Wow, die Emotionen eines manchen Fadenteilnehmers gehen ganz schön hoch...

TE

So ungewöhnlich, wie man anhand einiger Beiträge hier meinen möchte, finde ich deine/eure Taktik und Überlegungen zur Gästeliste gar nicht. Ihr möchtet eure Hochzeit, euren Tag, eure Feierlichkeiten klein und persönlich halten. Es geht in meinen Augen auch gar nicht um eine Hand voll potentieller Gäste mehr, sondern darum, dass ihr mit Menschen feiern wollt, zu denen ihr einen persönlichen Bezug habt und die einen persönlichen Bezug zu euch haben. Ich persönlich hätte auch keine Lust, mein kleines, intimes, persönliches Hochzeitsfest mit "Fremden" zu verbringen – und, ja, ich empfinde jene Partner meiner Bekannten, Freunde, Kollegen, die ich (noch) nicht kenne als "fremd". Ich will mit ausgewählten Personen, die meinem Bräutigam und/oder mir wichtig sind und nicht mit ausgewählten Personen plus unbekanntem Anhang feiern. Nicht im Falle einer kleingehaltenen Hochzeit. Es mag sein, dass die betroffenen Gäste selbst ihre Partner als "einen Teil von ihnen" sehen, aber ich nehme das nicht so wahr, da ich nur den Gast selbst kenne, und sehe mich selbst als aufmerksamen Gastgeber auch gar nicht in der Pflicht, das zu tun.

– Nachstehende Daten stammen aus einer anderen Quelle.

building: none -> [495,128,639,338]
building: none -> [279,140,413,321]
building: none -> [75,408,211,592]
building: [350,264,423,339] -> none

Anders ist das sicherlich, wenn man ein großes, knallendes, rauschendes Fest mit (z.B.) 500+ Gästen feiert. Da gäbe ich an alleinstehende und mit mir unbekannten Partnern liierte Gäste selbstverständlich eine "+1" Einladung, aber in so einem Fall scheint den Gastgebern Intimität auch nicht besonders wichtig zu sein.

Dass man beleidigt, gekränkt oder verletzt ist, wenn der Partner (aus welchen Gründen auch immer) zu einer Hochzeit nicht mit-eingeladen wird, kann ich bei bestem Willen nicht nachvollziehen.

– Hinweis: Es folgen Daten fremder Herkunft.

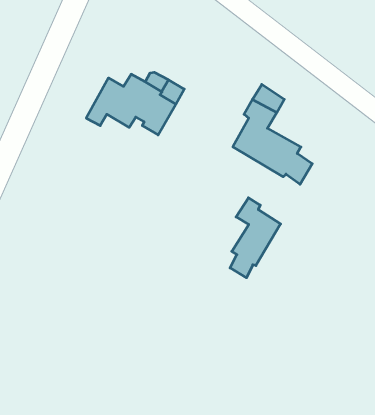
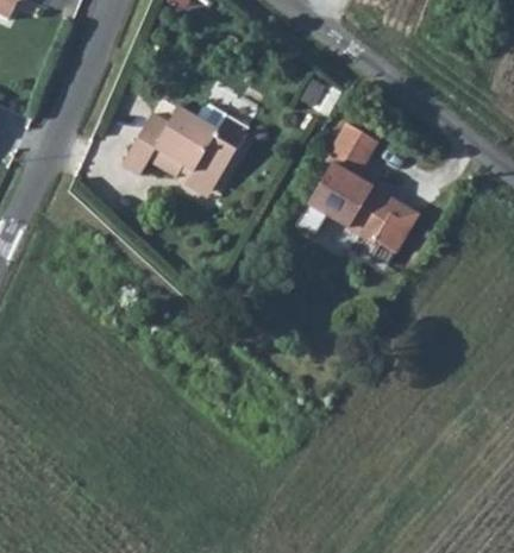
building: [230,198,281,278] -> none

Ein Kollege von mir heiratete kürzlich und seine Frau und er haben ihre Feier auch eher klein gehalten. Offenbar hatte er ähnliche Bedenken wie ihr, was das Einladen von Kollegen ohne Partner betrifft. Er war für seine Verhältnisse ungewöhnlich schüchtern und verlegen, als er uns fünf Kollegen (davon drei in einer Beziehung) die Einladungskarten gab und druckste ein wenig herum, bis er dann schließlich sagte, sie würden im sehr, sehr kleinen Rahmen heiraten, eigentlich nur mit der Familie und ein paar Freunden, aber "Euch fünf, euch fünf hätte ich auch irre gerne dabei.". Damit war alles gesagt, alles geklärt und ich kann sagen: niemand war beleidigt, gekränkt, verletzt und hat auch nur im entferntesten daran gedacht, nicht zu kommen. Viel mehr berührte es uns, dass er uns trotz des kleinen, familiären Rahmen unbedingt dabei haben wollte. Schade, dass in dem Faden der positive Aspekt der Einladung deiner Kolleginnen (gegenseitige Wertschätzung, etc.) von manchen hier ein wenig unter den Teppich gekehrt wird.

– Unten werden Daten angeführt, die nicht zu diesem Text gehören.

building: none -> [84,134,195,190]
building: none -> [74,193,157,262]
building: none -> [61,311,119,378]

Alles Gute für eure Entscheidungsfindung! @:) Im Zweifelsfall: tut, was ihr wollt. Es ist eure Hochzeit, nicht die eurer Gäste und ihrer Partner.

C^aoim hve


Ich finde phil0menas Vorschlag am praktikabelsten, direkt nach "keine Kollegen einladen". Wir laden einige Kollege meines Mannes ein, die aus seiner Abteilung kommen alle mit Frau ((es stand auch tatsächlich "Jürgen und Monika" auf der Karte – obwohl ich die Frauen nicht gut kenne und sie deutlich älter sind als ich, so war es mir dennoch ein Bedürfnis, dass die Kollegen ihre Frauen dabei haben können. Sehr netz sind sie ja alle.).). Eine Kollegin von weiter weg die ich nicht kenne bringt ihren Freund nicht mit, hätte aber gekonnt.

Ich finde es nicht schlimm, ohne Partner auf eine Hochzeit zu gehen, würde das auch ggf. in einem Fall wie eurem auch machen aber wenn ich muss ist das eine Geringschätzung die ich mit als Gast tatsächlich nicht geben will. Da bin ich bockig. Da du darauf aber scheißt weil DU die Braut bist und es DEIN Tag, DEINE Feier ist werden sich die Gäste auch damit arrangieren. Wenn getuschelt wird kannst du dann ja ebenso drauf scheißen.

WEeide/nfexe


Ich finde es steht jedem frei einzuladen oder auszuladen wie man selbst es sich wünscht - es steht dann aber eben den Geladenen ebenso frei abzusagen.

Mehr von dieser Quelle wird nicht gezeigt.